◆ Dataset ◆

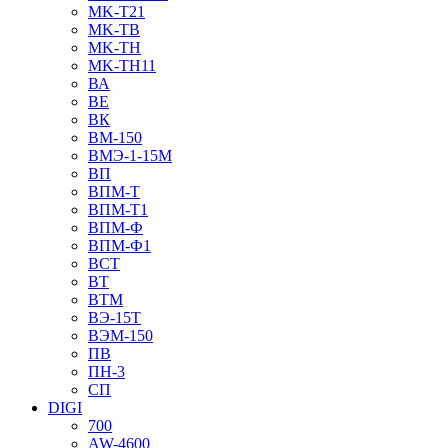
MK-T21
MK-TB
MK-TH
MK-TH11
ВА
ВЕ
ВК
ВМ-150
ВМЭ-1-15М
ВП
ВПМ-Т
ВПМ-Т1
ВПМ-Ф
ВПМ-Ф1
ВСТ
ВТ
ВТМ
ВЭ-15Т
ВЭМ-150
ПВ
ПН-3
СП
DIGI
700
AW-4600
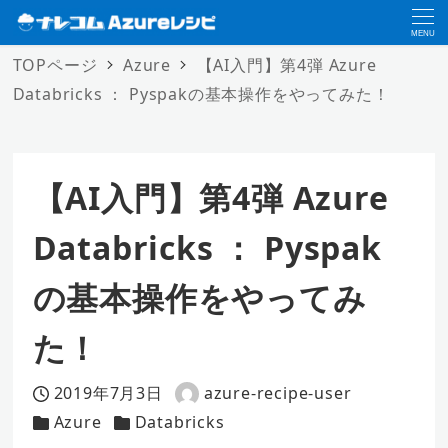
MENU
TOPページ
Azure
【AI入門】第4弾 Azure
Databricks ： Pyspakの基本操作をやってみた！
【AI入門】第4弾 Azure
Databricks ： Pyspak
の基本操作をやってみ
た！
2019年7月3日
azure-recipe-user
投稿日
著
Azure
Databricks
カテゴリー
カテゴリー
者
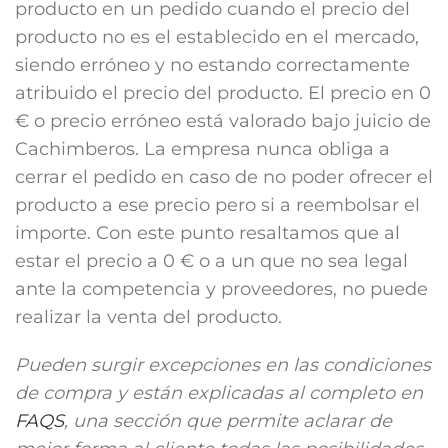
producto en un pedido cuando el precio del
producto no es el establecido en el mercado,
siendo erróneo y no estando correctamente
atribuido el precio del producto. El precio en 0
€ o precio erróneo está valorado bajo juicio de
Cachimberos. La empresa nunca obliga a
cerrar el pedido en caso de no poder ofrecer el
producto a ese precio pero si a reembolsar el
importe. Con este punto resaltamos que al
estar el precio a 0 € o a un que no sea legal
ante la competencia y proveedores, no puede
realizar la venta del producto.
Pueden surgir excepciones en las condiciones
de compra y están explicadas al completo en
FAQS
, una sección que permite aclarar de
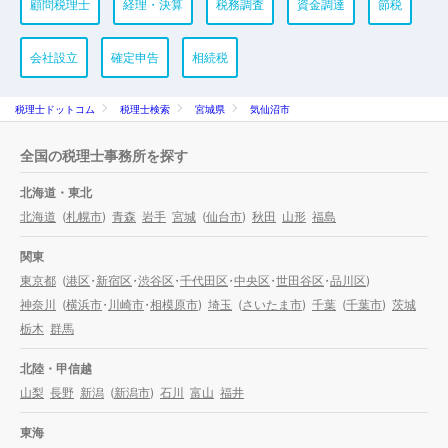
顧問税理士
経理・決算
税務調査
資金調達
節税
会社設立
確定申告
相続税
税理士ドットコム
税理士検索
宮城県
気仙沼市
全国の税理士事務所を探す
北海道・東北
北海道
(
札幌市
)
青森
岩手
宮城
(
仙台市
)
秋田
山形
福島
関東
東京都
(
港区
・
新宿区
・
渋谷区
・
千代田区
・
中央区
・
世田谷区
・
品川区
)
神奈川
(
横浜市
・
川崎市
・
相模原市
)
埼玉
(
さいたま市
)
千葉
(
千葉市
)
茨城
栃木
群馬
北陸・甲信越
山梨
長野
新潟
(
新潟市
)
石川
富山
福井
東海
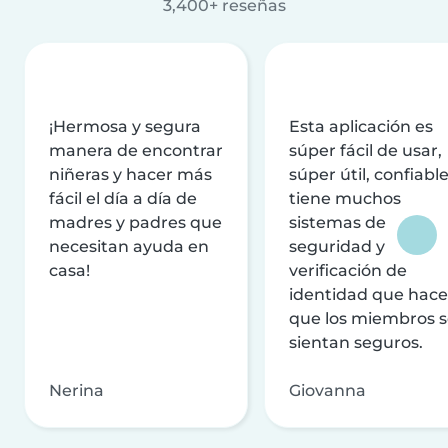
3,400+ reseñas
¡Hermosa y segura
Esta aplicación es
manera de encontrar
súper fácil de usar,
niñeras y hacer más
súper útil, confiable
fácil el día a día de
tiene muchos
madres y padres que
sistemas de
necesitan ayuda en
seguridad y
casa!
verificación de
identidad que hac
que los miembros 
sientan seguros.
Nerina
Giovanna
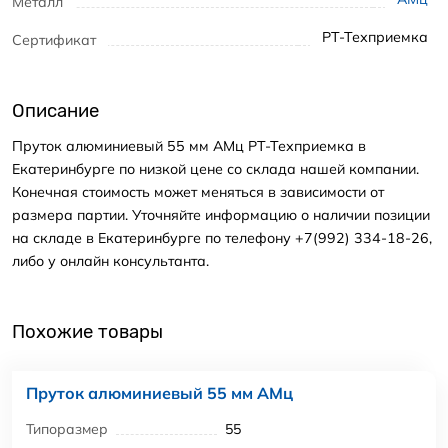
Металл
РТ-Техприемка
Сертификат
Описание
Пруток алюминиевый 55 мм АМц РТ-Техприемка в
Екатеринбурге по низкой цене со склада нашей компании.
Конечная стоимость может меняться в зависимости от
размера партии. Уточняйте информацию о наличии позиции
на складе в Екатеринбурге по телефону +7(992) 334-18-26,
либо у онлайн консультанта.
Похожие товары
Пруток алюминиевый 55 мм АМц
Типоразмер
55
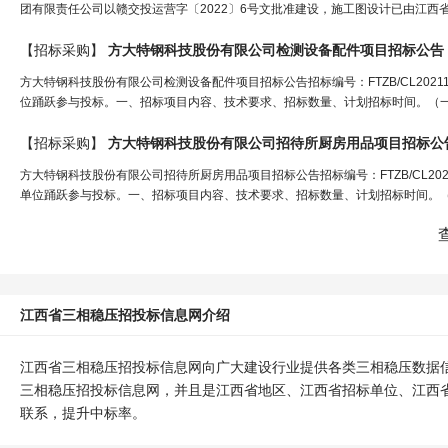
团有限责任公司以赣交投运营字〔2022〕6号文批准建设，施工图设计已由江西省交通
【招标采购】
方大特钢科技股份有限公司检测设备配件项目招标公告
方大特钢科技股份有限公司检测设备配件项目招标公告招标编号：FTZB/CL202
位踊跃参与投标。一、招标项目内容、技术要求、招标数量、计划招标时间。（一
【招标采购】
方大特钢科技股份有限公司招待所厨房用品项目招标公
方大特钢科技股份有限公司招待所厨房用品项目招标公告招标编号：FTZB/CL20
单位踊跃参与投标。一、招标项目内容、技术要求、招标数量、计划招标时间。（
江西省三相稳压招投标信息网介绍
江西省三相稳压招投标信息网向广大建设行业提供各类三相稳压数据
三相稳压招投标信息网，并且是江西省地区、江西省招标单位、江西
联系，提升中标率。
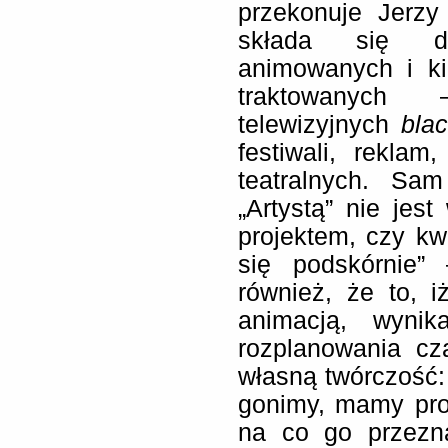
przekonuje Jerzy
składa się dz
animowanych i ki
traktowanych 
telewizyjnych
bla
festiwali, reklam
teatralnych. Sa
„Artystą” nie jes
projektem, czy kwe
się podskórnie”
również, że to, 
animacją, wyni
rozplanowania cz
własną twórczość:
gonimy, mamy prob
na co go przezn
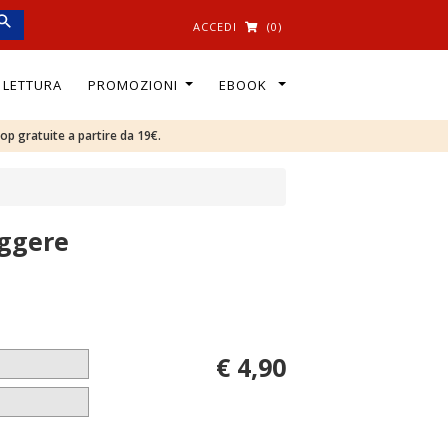
ACCEDI
(0)
I LETTURA
PROMOZIONI
EBOOK
oop gratuite a partire da 19€.
eggere
€ 4,90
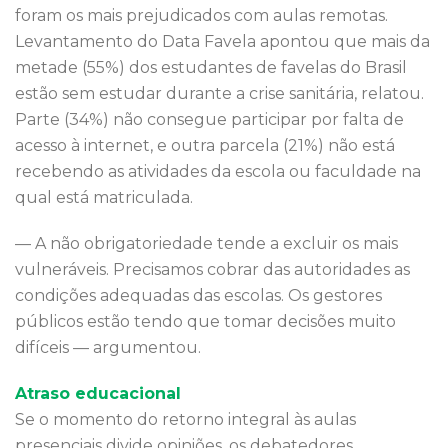
foram os mais prejudicados com aulas remotas.
Levantamento do Data Favela apontou que mais da
metade (55%) dos estudantes de favelas do Brasil
estão sem estudar durante a crise sanitária, relatou.
Parte (34%) não consegue participar por falta de
acesso à internet, e outra parcela (21%) não está
recebendo as atividades da escola ou faculdade na
qual está matriculada.
— A não obrigatoriedade tende a excluir os mais
vulneráveis. Precisamos cobrar das autoridades as
condições adequadas das escolas. Os gestores
públicos estão tendo que tomar decisões muito
difíceis — argumentou.
Atraso educacional
Se o momento do retorno integral às aulas
presenciais divide opiniões, os debatedores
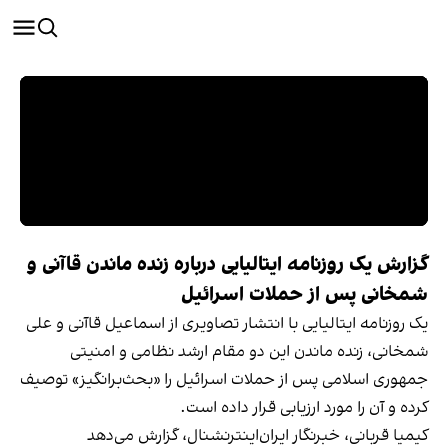
گزارش یک روزنامه ایتالیایی درباره زنده ماندن قاآنی و
شمخانی پس از حملات اسرائیل
یک روزنامه ایتالیایی با انتشار تصاویری از اسماعیل قاآنی و علی
شمخانی، زنده ماندن این دو مقام ارشد نظامی و امنیتی
جمهوری اسلامی پس از حملات اسرائیل را «بحث‌برانگیز» توصیف
کرده و آن را مورد ارزیابی قرار داده است.
کیمیا قربانی، خبرنگار ایران‌اینترنشنال، گزارش می‌دهد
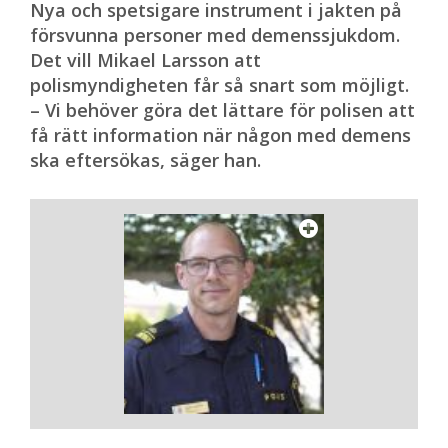
Nya och spetsigare instrument i jakten på
försvunna personer med demenssjukdom.
Det vill Mikael Larsson att
polismyndigheten får så snart som möjligt.
– Vi behöver göra det lättare för polisen att
få rätt information när någon med demens
ska eftersökas, säger han.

◆ Activity ◆
Find every line in the data above that contains the string "Databricks" with the same capitalization, and copy each of those lines.

◆ Solution for this problem ◆
Databricks ： Pyspakの基本操作をやってみた！
Databricks ： Pyspak
Databricks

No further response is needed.